I’ve been to Target, I see the school supplies. I know what comes next…BACK TO SCHOOL.
How is the summer almost over? I’ve been to Target, I see the school supplies. I know what comes next…BACK TO SCHOOL. The long, peaceful days of summer are all too quickly on their way out which means it’s back to work, back to school, back to rushed breakfasts and throwing lunches together on the fly. It’s hard! It’s hard to get everyone fed, dressed, and out the door. And sometimes our kiddos end up with less than stellar meals (hello, Taco Bell eaten in the car!) and we find ourselves swearing we will do better tomorrow (and we do…mostly).
At school, our class starts the year by working on personal goal setting for both school and home. It’s a great way to get to know each other better and a super tool for self-advocacy! What we know about reaching our goals is how important it is to have the right fuel to stay focused and keep our energy up! What a school-aged kid eats in a day matters. Without the proper nutrition (and enough of it) students fatigue, lose the ability to concentrate, and can have headaches or “foggy brain” which makes learning much harder than it has to be.

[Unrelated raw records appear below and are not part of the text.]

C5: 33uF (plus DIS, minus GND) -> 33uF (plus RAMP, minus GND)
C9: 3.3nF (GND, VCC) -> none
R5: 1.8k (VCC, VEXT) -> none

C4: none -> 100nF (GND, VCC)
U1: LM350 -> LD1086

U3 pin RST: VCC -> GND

ChooseMyPlate.gov reports that children in middle school need 5 to 8 ounces of grains, such as cereal, bread and pasta. They also need 5 to 6.5 ounces of protein foods, such as lean meat, fish, beans and nuts, as well as 2.5 to 3 cups of vegetables, such as carrots, green beans, squash and leafy greens, and 1.5 to 2 cups of fruits like melon, berries, apples and citrus fruits. Children this age also need at least 3 cups of low-fat milk each day. The USDA estimates that kids ages 9 to 13 need 1,600 to 2,000 calories if they are sedentary, 1,800 to 2,200 calories if they are moderately active and 2,000 to 2,600 calories each day if they are active. Making sure your crew has enough to eat while at school is just as important as what they eat. Without enough calories, their bodies don’t have enough fuel to learn, move, and focus all day.

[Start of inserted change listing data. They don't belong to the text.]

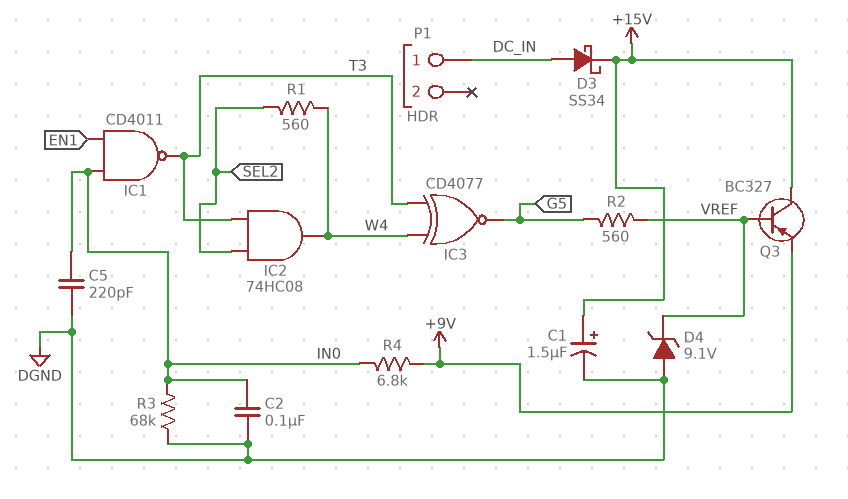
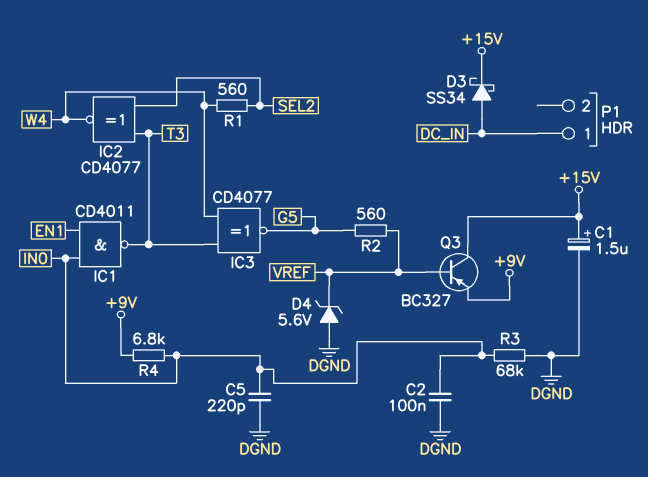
D4: zener 9.1V (A DGND, K VREF) -> zener 5.6V (A DGND, K VREF)
IC2: AND 74HC08 (in SEL2, in T3, out W4) -> XNOR CD4077 (in SEL2, in T3, out W4)

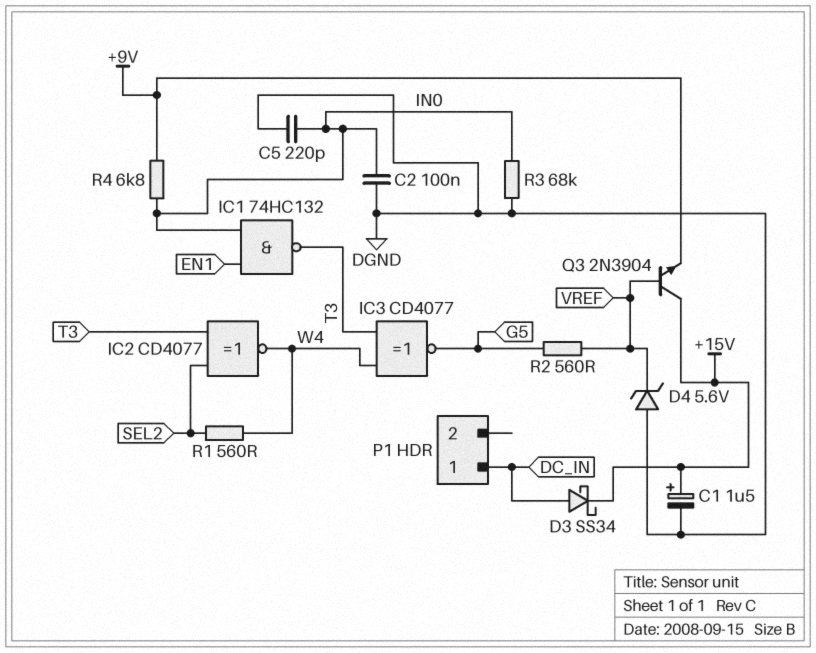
IC1: NAND CD4011 (in EN1, in IN0, out T3) -> NAND 74HC132 (in EN1, in IN0, out T3)
Q3: PNP BC327 (B VREF, C +15V, E +9V) -> NPN 2N3904 (B VREF, C +15V, E +9V)

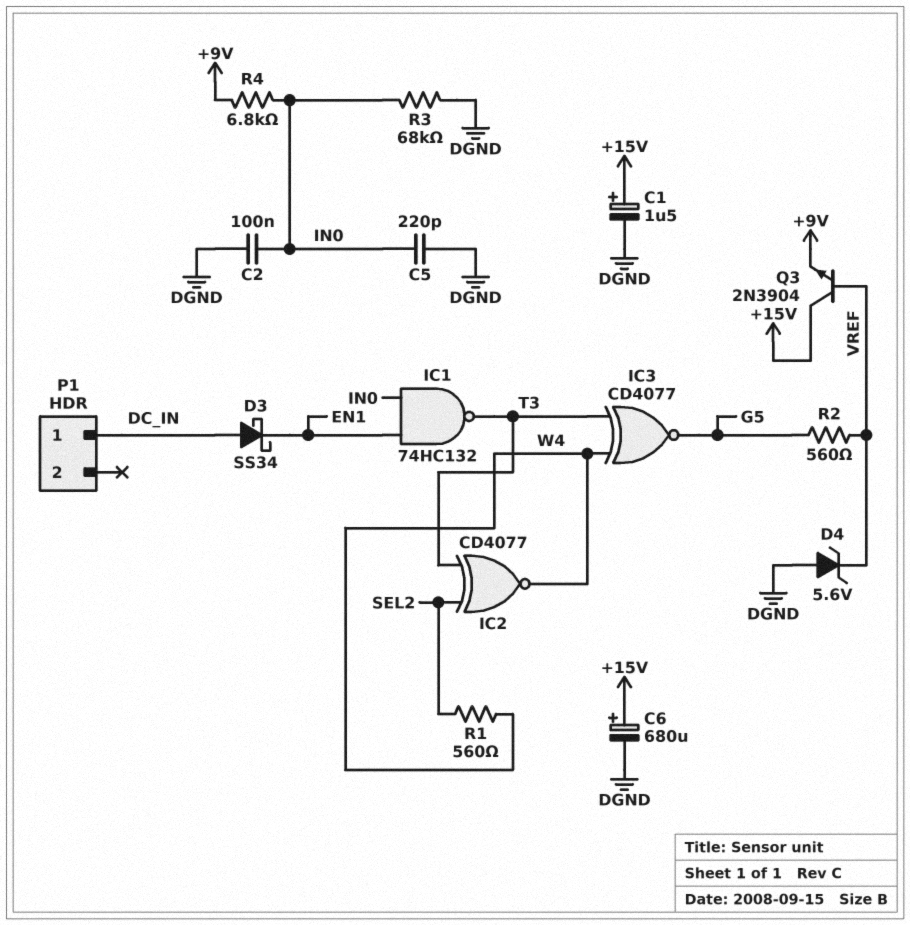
C6: none -> 680uF (plus +15V, minus DGND)
D3: schottky SS34 (A DC_IN, K +15V) -> schottky SS34 (A DC_IN, K EN1)

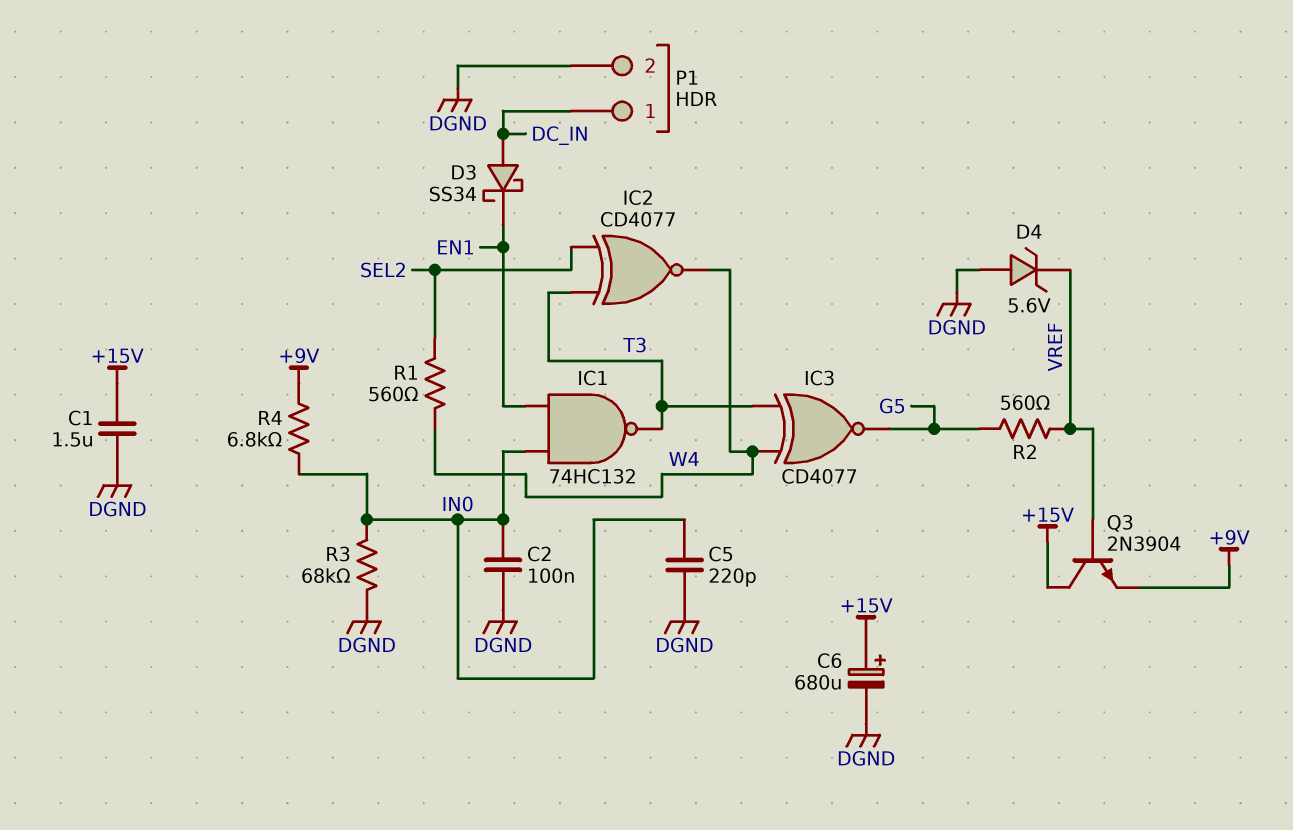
C1: 1.5uF (plus +15V, minus DGND) -> 1.5uF (+15V, DGND)
P1 pin 2: none -> DGND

…some kids don’t like a variety of healthy foods. Some kids flat out REFUSE them.
Having said that… some kids don’t like a variety of healthy foods. Some kids flat out REFUSE them. And that’s ok. Get them involved in food prep, give them choices, keep introducing opportunities to try new and different foods, keep it light and fun, and most importantly, don’t be discouraged if it doesn’t all go to according to plan. There is no one perfect way to feed your kids. You know them best, and you know what is best for them.
So, on that first day of school, if your kid shows up with a cold bean burrito for lunch, know you’re not the only one. We’ve all been there, we’ll all be there again. And remind yourself that most of the time, you’re on it, you’re cutting up fruit and writing cute notes, and avoiding classroom allergens like a pro! You’re doing more than just preparing their lunch each day, you’re preparing their minds and bodies! Now that’s food for thought!